Pick began her career as a professor at the National Autonomous University of Mexico (Universidad Nacional Autónoma de México) in 1975 . Among the courses she has taught are: research methods, group dynamics, health and development, life skills, competencies for personal agency, and the integration of social and human development
.

In 1984, she took a year of sabbatical at Anahuac University. In 1985, she founded the non-government organization IMIFAP (Yo quiero Yo puedo), devoted to bolstering human and social development in Mexico in the areas of health, citizenship, productivity, and education. The FrEE (Framework for Enabling Empowerment), the foundation of all Yo quiero Yo puedo programs, is based on the “Human Capabilities Approach”, developed by Nobel Laureate Amartya Sen which FrEE makes operational. It does so by integrating Martin Fishbein's theory of behavior change, Hartman's theory of values, the development of life skills, and the reduction of psychosocial barriers such as fear, guilt, shame, resentment, and prejudice.

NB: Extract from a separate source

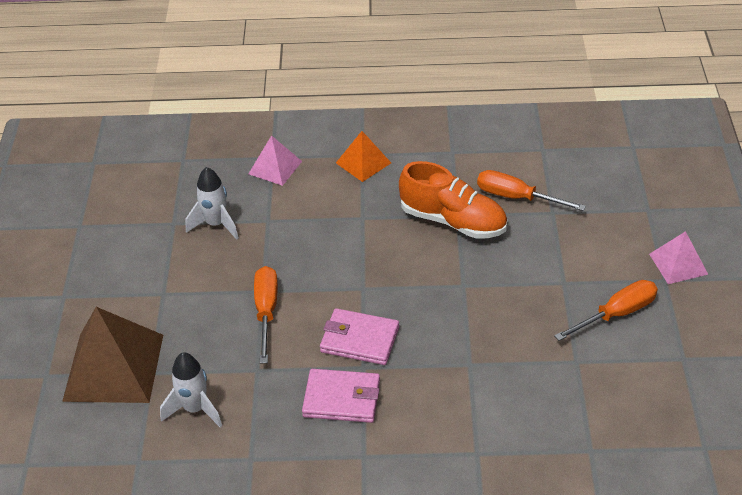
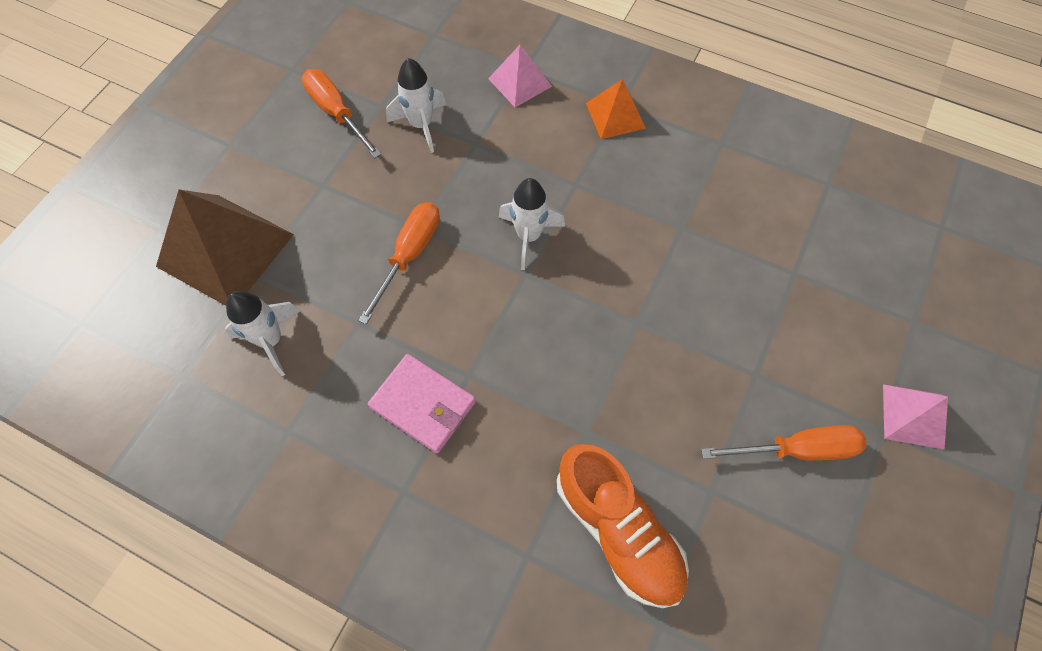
camera: 25 degrees right, 20 degrees up
(349, 264) = (528, 236): none -> white rocket
(359, 340) = (484, 338): pink wallet -> none
(453, 221) = (672, 233): orange shoe -> orange shoe (618, 530)
(516, 197) = (762, 234): orange screwdriver -> orange screwdriver (336, 113)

In 1994, Dr. Pick began a two-year project with the Autonomous University of the State of Mexico to develop a degree program focused on the psychosocial aspects of health. In 2005, she participated in another two-year fellowship, this time at the Harvard School of Public Health.

She was co-editor for Revista de la Asociación Latinoamericana de Psicología Social (The Latin American Association Journal for Social Psychology) between 1979 and 1984. Between 1993 and 2003, she did editorial consulting for the International Journal of Psychology and, in 2006, contributed to the American Journal of Public Health.

== Awards and honors ==

Her distinctions include the highest-level membership in the Sistema Nacional de Investigadores (Mexico's National System of Researchers) and the Academia de la Investigación Científica (The Academy of Scientific Research), and she served as a member of the Doctoral Committee in the Faculty of Psychology at Universidad Autónoma de Nuevo León (Autonomous University of Nuevo León) from 1998 through 2000. In 1995, she was elected to the Presidency for the International Scientific Committee in the 25th Inter-American Congress for Psychology, and in 1997, she held the Presidency for the First Regional Congress of Psychology for Professionals in Mexico.

In 2001, she received the American Psychological Association's “Distinguished International Psychologist Award” in 2002. In 2005, she received the “Florence Denmark/Gori Gunwald Award for Contributions to Women’s Psychology” from the International Council of Psychologists. In 2006, she received the “Distinguished Professional Award” from the International Association of Applied Psychology as well as the award for “Creators of Social Psychology” from the Mexican Association of Social Psychology. She is an Ashoka Fellow and in 2011 Yo quiero Yo puedo received the Inter-American Development Bank (IDB) “Juscelino Kubitschek” Merit Award for Regional Development in Latin America and the Caribbean.